Share transfer agent

Registered office

Name

  1. Promoters’ Directors’ track record especially with regard to insider trading, manipulation of share prices, unfair market practises (e.g. returning of share transfer documents under objection on frivolous grounds with a view to creating scarcity of floating stock, in the market causing unjust aberrations in the share prices, auctions, close-out, etc. (Depending upon the trading position of directors or the firms).
  2. If whereabouts of the company, its promoters directors are not available and even the letters sent by the Exchange return undelivered and the company fails top remain in touch with the Exchange.
  3. The company has become sick and unable to meet current debt obligations or to adequately finance operations, or has not paid interest on debentures for the last 2-3 years, or has become defunct,or there are no employees, or liquidator appointed, etc.
  4.  

  5. On the basis of the above norms and other relevant information available about the company, its promoters/directors, project, litigations, etc., a profile of the company should be prepared and then a decision on delisting should be taken by an Exchange.

 

B PROCEDURE

  1. The decision on delisting should be taken by a panel to be constituted by the Exchange comprising the following :

 

  1. Two directors/officers of the Exchange (one director to be a public representative),
  2. One representative of the investors
  3. One representative from the Central Government (Department of Company Affairs)/ Regional Director / Registrar of Companies
  4. One representative from SEBI.
  5. Executive Director / Secretary of the Exchange
  1. Adequate and wide public notice before delisting to be given through newspapers and on the notice board of the Exchange.
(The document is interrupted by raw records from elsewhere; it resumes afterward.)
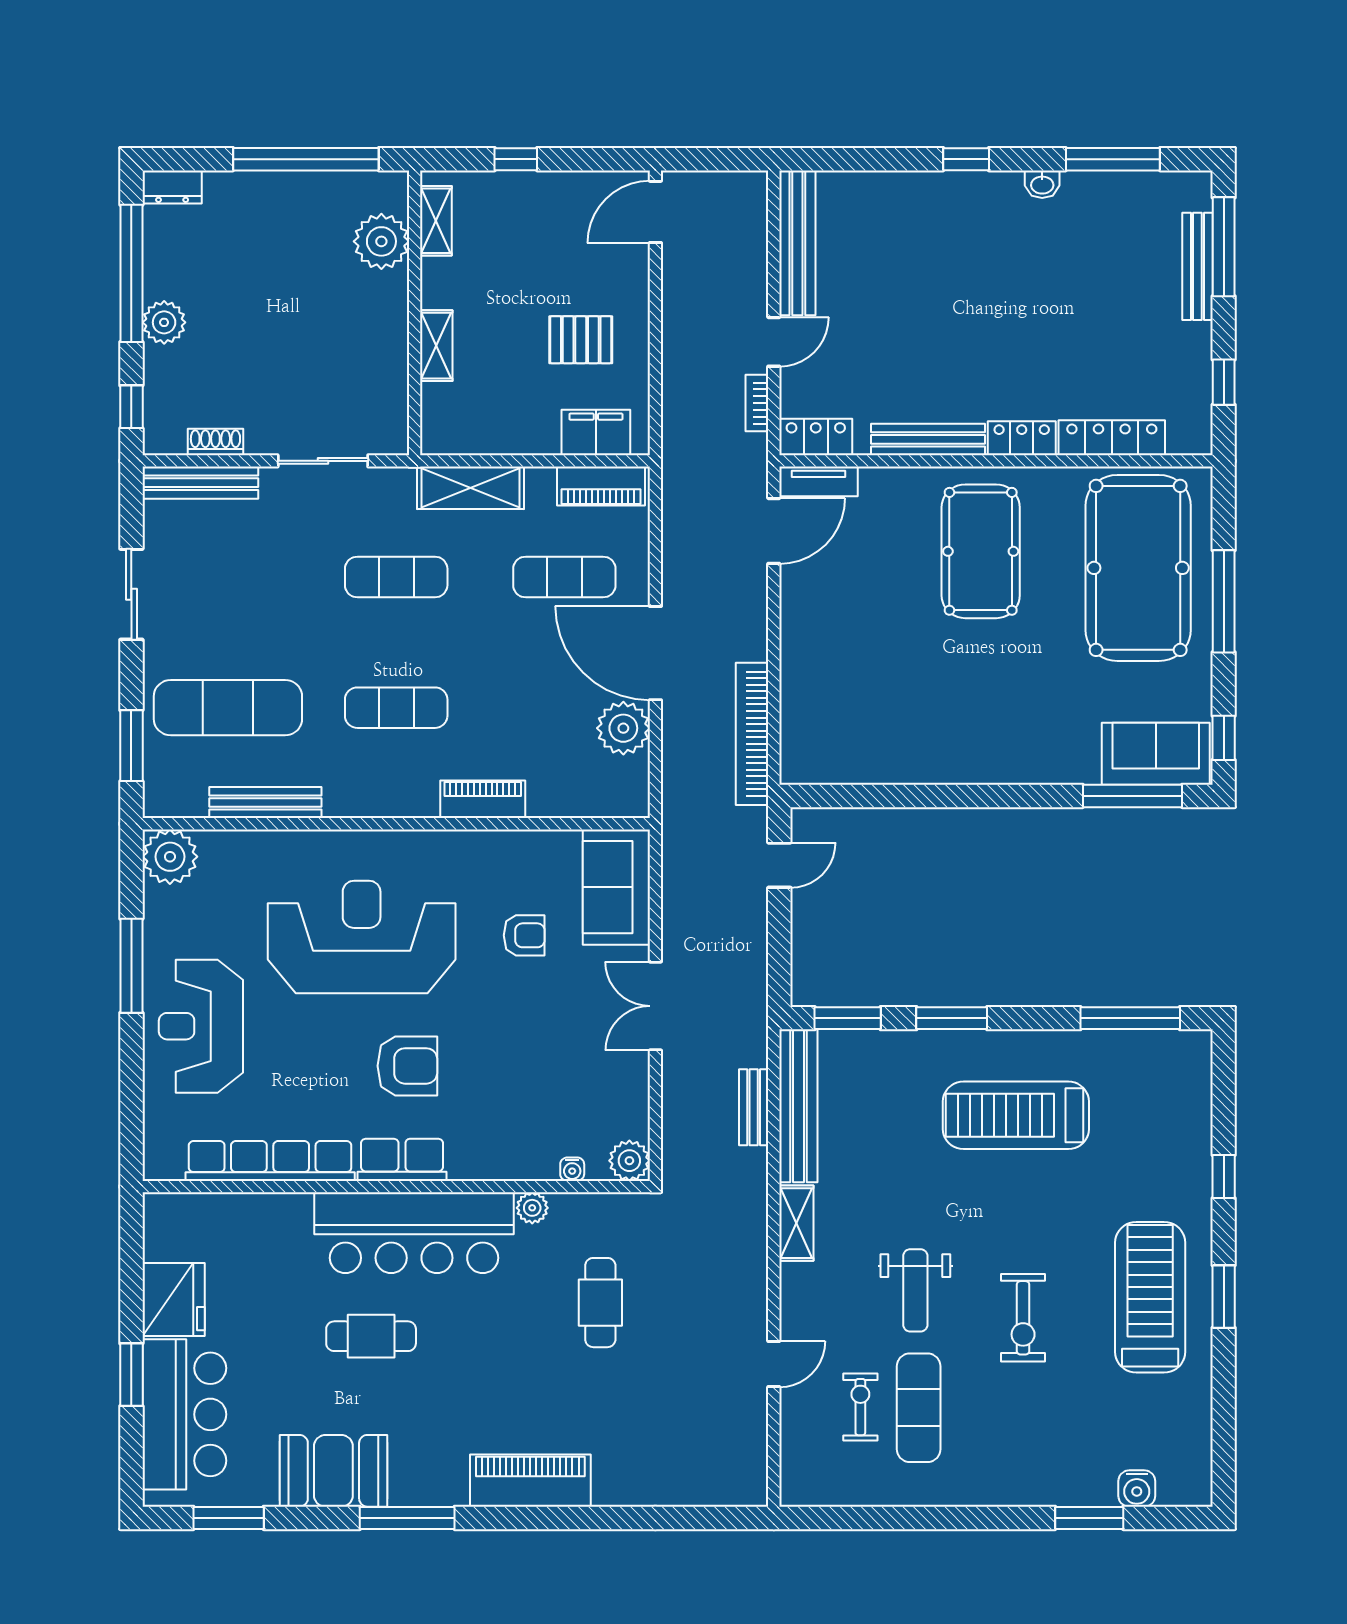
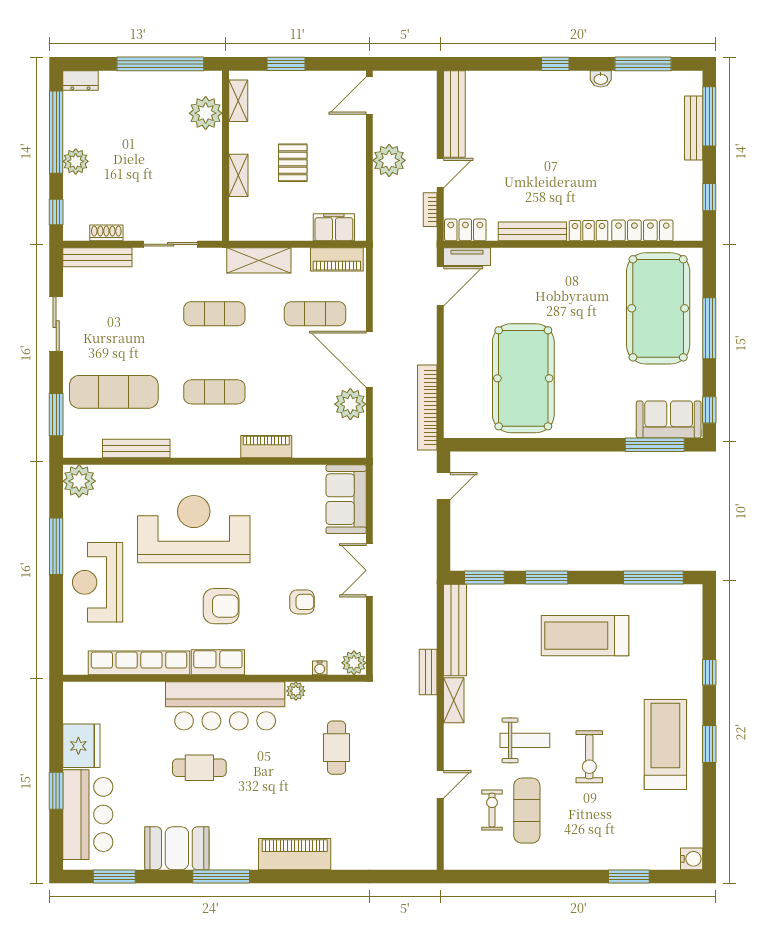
window: (516, 159) -> (286, 64), width x1.50
plant: (688, 321) -> (389, 160), added
pallet: (581, 340) -> (293, 163), moved, turned 90
pool table: (981, 551) -> (523, 378), moved, width x1.36, depth x1.32
armchair: (524, 935) -> (302, 602), moved
bench: (754, 1107) -> (428, 672), moved
weight bench: (915, 1290) -> (525, 740), turned -90
water cooler: (1137, 1489) -> (692, 859), moved, turned -90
Publicity through press release and otherwise to be given so that the investors in all parts of the country are made aware of the proposed delisting.
  2. Due notice of delisting and intimation to the company as well as other Stock Exchanges where the company’s securities are listed to be given.
  3.  

  4. Notice of termination of the Listing Agreement to be given.
  5. An appeal against the decision of delisting may be made to the SEBI.